Written task
List each line of the data that holds the string "MDRegister".

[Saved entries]
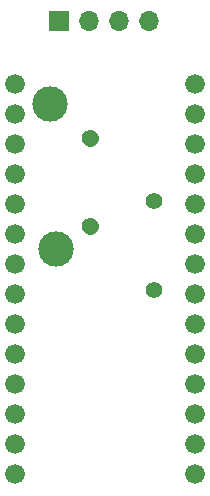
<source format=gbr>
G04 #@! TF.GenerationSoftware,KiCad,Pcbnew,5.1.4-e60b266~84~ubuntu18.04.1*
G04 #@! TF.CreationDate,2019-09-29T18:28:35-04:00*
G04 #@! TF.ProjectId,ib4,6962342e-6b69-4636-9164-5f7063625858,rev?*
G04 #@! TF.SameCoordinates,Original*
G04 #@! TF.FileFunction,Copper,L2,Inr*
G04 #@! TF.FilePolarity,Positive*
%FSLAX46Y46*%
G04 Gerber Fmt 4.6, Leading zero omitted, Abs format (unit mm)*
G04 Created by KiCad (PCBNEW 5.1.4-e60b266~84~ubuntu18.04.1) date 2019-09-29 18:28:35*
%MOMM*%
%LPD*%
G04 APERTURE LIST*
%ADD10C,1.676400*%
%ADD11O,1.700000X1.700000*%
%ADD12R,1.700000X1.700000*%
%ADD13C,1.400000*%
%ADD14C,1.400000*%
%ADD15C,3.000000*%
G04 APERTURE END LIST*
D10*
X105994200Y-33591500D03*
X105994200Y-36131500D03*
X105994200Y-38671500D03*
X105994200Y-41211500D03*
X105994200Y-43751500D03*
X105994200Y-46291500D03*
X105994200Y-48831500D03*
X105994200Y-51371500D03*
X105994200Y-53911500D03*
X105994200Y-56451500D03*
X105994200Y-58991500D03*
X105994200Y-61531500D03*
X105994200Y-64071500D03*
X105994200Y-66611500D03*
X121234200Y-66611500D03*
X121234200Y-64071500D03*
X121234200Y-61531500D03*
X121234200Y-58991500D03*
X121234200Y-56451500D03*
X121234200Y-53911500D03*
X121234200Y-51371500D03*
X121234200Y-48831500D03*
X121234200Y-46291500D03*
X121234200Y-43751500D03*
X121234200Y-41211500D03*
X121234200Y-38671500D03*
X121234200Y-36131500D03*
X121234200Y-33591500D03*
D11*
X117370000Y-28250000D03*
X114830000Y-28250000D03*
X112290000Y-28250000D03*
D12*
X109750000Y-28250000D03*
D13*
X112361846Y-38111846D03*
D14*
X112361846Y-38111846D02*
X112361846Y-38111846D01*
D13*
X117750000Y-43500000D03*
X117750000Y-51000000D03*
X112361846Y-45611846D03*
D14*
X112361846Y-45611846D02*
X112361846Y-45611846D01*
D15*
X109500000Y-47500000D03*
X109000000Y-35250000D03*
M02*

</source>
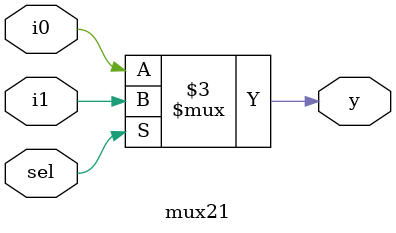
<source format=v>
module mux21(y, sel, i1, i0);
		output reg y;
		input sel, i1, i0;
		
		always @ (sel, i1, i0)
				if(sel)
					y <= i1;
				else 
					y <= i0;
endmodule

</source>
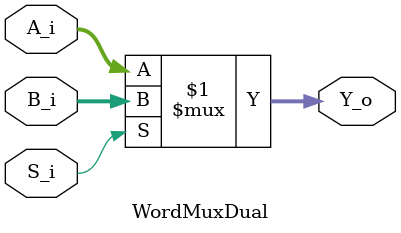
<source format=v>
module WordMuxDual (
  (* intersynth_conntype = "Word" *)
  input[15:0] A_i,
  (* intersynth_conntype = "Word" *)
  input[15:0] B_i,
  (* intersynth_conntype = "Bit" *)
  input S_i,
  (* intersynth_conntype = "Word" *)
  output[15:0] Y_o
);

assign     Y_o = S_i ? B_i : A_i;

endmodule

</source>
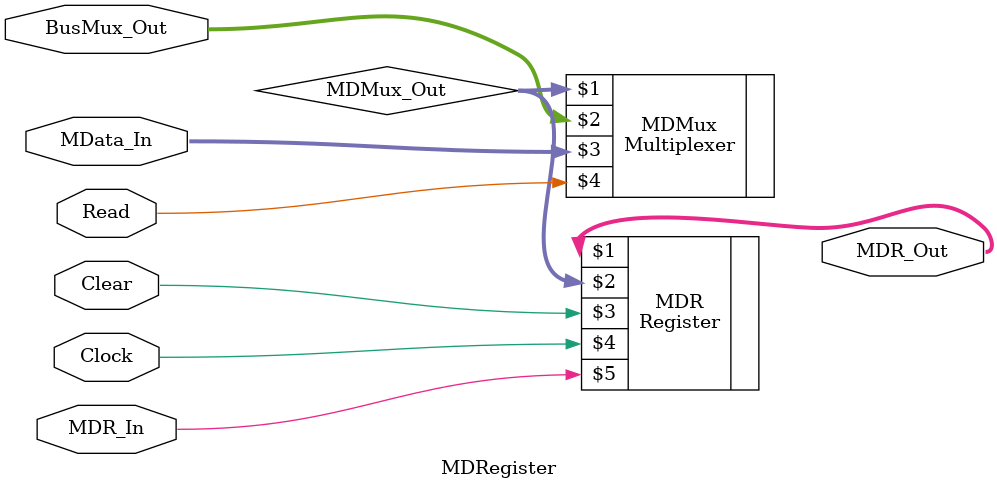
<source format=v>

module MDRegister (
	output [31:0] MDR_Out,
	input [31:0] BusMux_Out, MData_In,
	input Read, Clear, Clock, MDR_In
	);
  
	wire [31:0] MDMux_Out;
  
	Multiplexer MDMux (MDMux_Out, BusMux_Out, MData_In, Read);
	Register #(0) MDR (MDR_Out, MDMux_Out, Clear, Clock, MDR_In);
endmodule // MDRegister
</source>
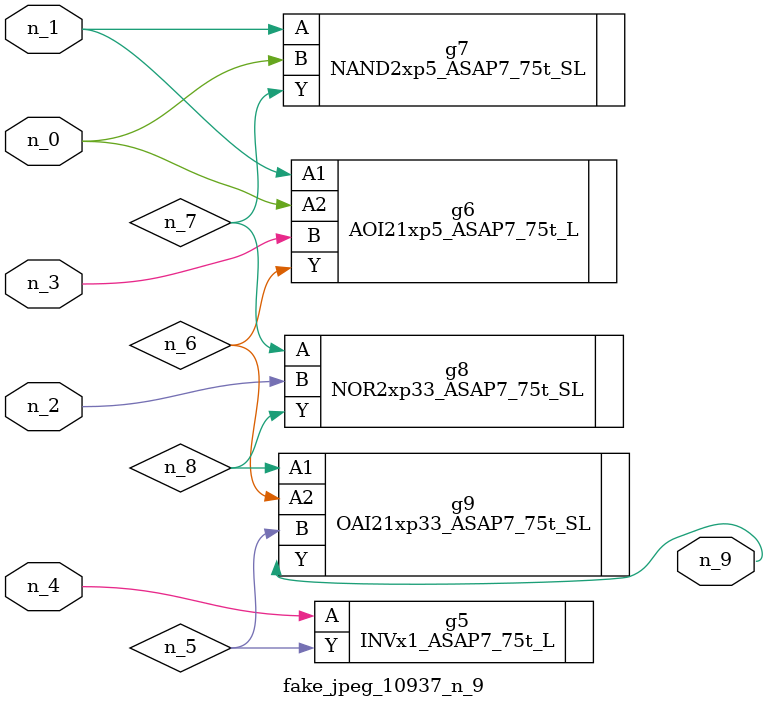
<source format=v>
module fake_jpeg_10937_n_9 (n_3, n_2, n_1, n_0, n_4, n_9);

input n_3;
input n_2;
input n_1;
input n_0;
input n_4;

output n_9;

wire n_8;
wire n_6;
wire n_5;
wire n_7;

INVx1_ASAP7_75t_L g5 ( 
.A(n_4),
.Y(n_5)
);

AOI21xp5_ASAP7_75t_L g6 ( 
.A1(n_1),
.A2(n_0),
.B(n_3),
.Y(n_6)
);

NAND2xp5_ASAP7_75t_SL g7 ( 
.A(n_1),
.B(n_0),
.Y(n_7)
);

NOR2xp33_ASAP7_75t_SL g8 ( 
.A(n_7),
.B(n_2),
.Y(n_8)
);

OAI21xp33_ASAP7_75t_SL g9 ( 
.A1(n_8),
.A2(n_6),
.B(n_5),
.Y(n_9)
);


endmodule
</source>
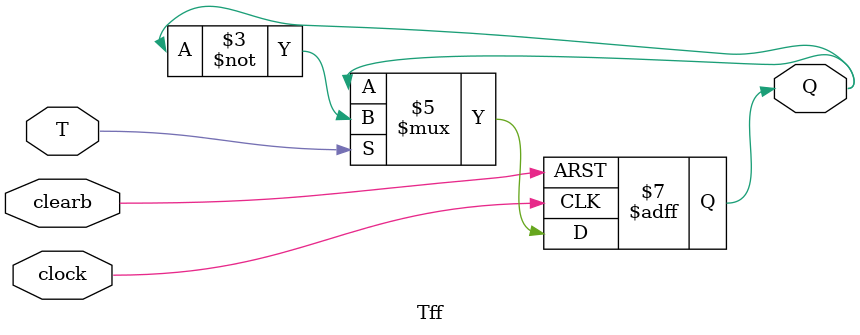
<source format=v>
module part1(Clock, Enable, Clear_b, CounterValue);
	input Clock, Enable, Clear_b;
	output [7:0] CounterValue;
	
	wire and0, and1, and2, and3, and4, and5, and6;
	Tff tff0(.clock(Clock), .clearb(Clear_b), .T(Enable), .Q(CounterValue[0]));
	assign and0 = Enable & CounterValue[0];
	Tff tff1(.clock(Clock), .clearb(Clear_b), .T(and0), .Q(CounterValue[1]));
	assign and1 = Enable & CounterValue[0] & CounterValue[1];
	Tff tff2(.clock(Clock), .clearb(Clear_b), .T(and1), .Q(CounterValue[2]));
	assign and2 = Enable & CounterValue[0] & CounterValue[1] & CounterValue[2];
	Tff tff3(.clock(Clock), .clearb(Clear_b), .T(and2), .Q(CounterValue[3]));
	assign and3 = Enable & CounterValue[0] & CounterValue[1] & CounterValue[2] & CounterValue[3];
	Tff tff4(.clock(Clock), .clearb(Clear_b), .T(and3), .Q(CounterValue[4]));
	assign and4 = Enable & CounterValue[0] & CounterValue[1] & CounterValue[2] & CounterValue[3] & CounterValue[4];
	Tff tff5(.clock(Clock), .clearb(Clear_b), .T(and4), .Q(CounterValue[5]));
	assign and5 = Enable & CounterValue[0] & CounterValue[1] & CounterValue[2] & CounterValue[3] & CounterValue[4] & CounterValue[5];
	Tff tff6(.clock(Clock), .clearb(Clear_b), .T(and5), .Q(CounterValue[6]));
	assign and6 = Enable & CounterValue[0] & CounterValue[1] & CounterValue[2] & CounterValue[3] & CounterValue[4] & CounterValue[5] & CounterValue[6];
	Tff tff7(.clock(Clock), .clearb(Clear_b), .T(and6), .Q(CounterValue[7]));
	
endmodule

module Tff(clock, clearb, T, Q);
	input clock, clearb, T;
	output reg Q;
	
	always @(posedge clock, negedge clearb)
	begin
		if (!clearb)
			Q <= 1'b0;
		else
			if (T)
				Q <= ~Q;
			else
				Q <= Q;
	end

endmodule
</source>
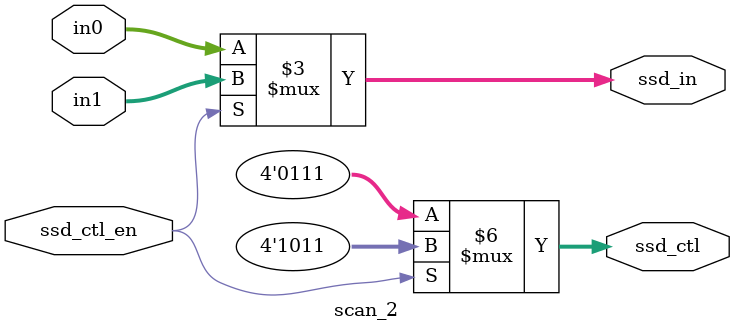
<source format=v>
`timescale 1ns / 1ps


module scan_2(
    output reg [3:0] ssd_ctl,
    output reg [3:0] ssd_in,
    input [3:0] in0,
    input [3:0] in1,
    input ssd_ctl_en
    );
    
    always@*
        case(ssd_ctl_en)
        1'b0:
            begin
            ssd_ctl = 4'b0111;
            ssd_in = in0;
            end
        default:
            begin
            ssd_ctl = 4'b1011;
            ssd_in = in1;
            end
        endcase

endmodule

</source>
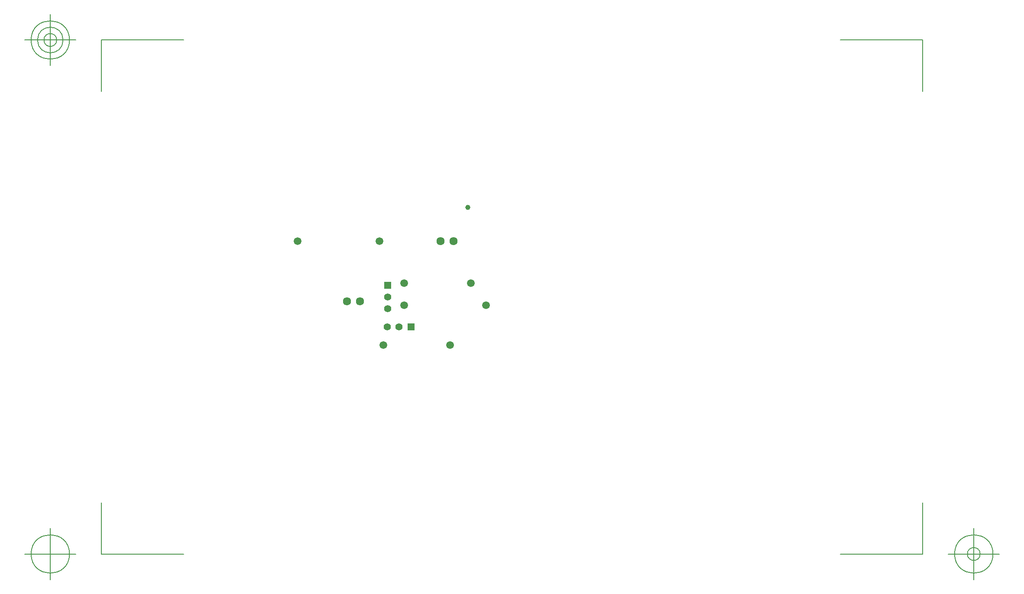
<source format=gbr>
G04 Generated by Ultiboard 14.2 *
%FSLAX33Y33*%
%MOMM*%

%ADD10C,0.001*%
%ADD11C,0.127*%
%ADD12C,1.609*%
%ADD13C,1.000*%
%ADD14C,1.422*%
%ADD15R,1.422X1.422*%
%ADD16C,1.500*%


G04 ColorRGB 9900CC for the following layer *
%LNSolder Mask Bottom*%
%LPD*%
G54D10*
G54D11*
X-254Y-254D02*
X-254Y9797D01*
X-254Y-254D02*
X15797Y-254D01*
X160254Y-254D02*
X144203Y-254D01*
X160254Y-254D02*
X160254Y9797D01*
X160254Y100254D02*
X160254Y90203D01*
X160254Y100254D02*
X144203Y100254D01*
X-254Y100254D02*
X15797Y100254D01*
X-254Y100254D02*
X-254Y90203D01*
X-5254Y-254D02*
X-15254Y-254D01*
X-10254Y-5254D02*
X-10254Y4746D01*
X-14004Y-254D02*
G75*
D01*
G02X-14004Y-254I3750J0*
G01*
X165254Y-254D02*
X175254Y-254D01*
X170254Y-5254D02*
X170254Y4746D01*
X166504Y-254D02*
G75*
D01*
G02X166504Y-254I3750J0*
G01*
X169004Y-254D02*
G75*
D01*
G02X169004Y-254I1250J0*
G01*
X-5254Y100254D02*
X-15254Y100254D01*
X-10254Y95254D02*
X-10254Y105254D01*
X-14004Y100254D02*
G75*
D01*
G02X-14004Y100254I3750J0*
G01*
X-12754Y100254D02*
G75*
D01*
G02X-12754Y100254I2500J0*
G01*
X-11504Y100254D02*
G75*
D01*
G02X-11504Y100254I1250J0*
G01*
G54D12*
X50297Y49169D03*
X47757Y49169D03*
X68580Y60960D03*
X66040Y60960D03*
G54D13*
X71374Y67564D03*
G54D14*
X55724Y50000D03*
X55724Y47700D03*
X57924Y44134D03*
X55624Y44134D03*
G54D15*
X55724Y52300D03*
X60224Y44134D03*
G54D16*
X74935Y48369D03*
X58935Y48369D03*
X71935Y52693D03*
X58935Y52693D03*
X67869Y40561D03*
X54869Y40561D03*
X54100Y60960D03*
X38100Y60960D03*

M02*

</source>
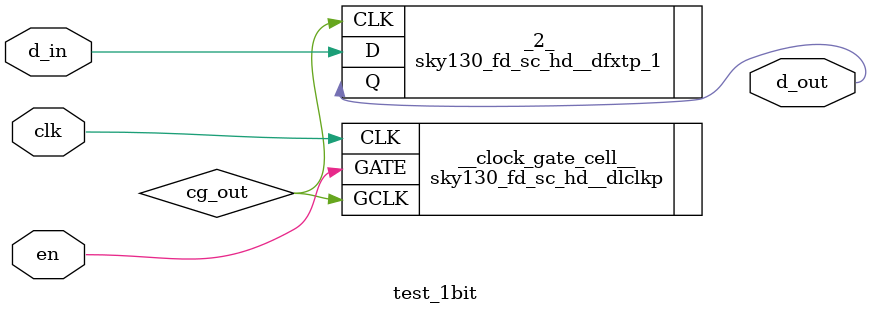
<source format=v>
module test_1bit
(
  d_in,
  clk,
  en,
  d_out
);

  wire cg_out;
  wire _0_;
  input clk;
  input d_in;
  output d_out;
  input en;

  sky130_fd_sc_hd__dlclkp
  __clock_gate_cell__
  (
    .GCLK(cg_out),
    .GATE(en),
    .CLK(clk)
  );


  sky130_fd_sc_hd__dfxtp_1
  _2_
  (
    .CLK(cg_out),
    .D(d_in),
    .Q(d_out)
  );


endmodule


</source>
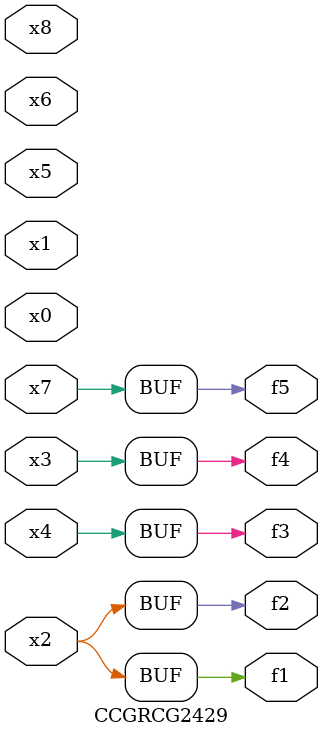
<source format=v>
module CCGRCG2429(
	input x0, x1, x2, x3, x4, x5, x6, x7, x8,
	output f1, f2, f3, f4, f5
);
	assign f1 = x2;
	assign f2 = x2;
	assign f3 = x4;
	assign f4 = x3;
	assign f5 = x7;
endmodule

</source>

Expected answer
module MDRegister (
endmodule // MDRegister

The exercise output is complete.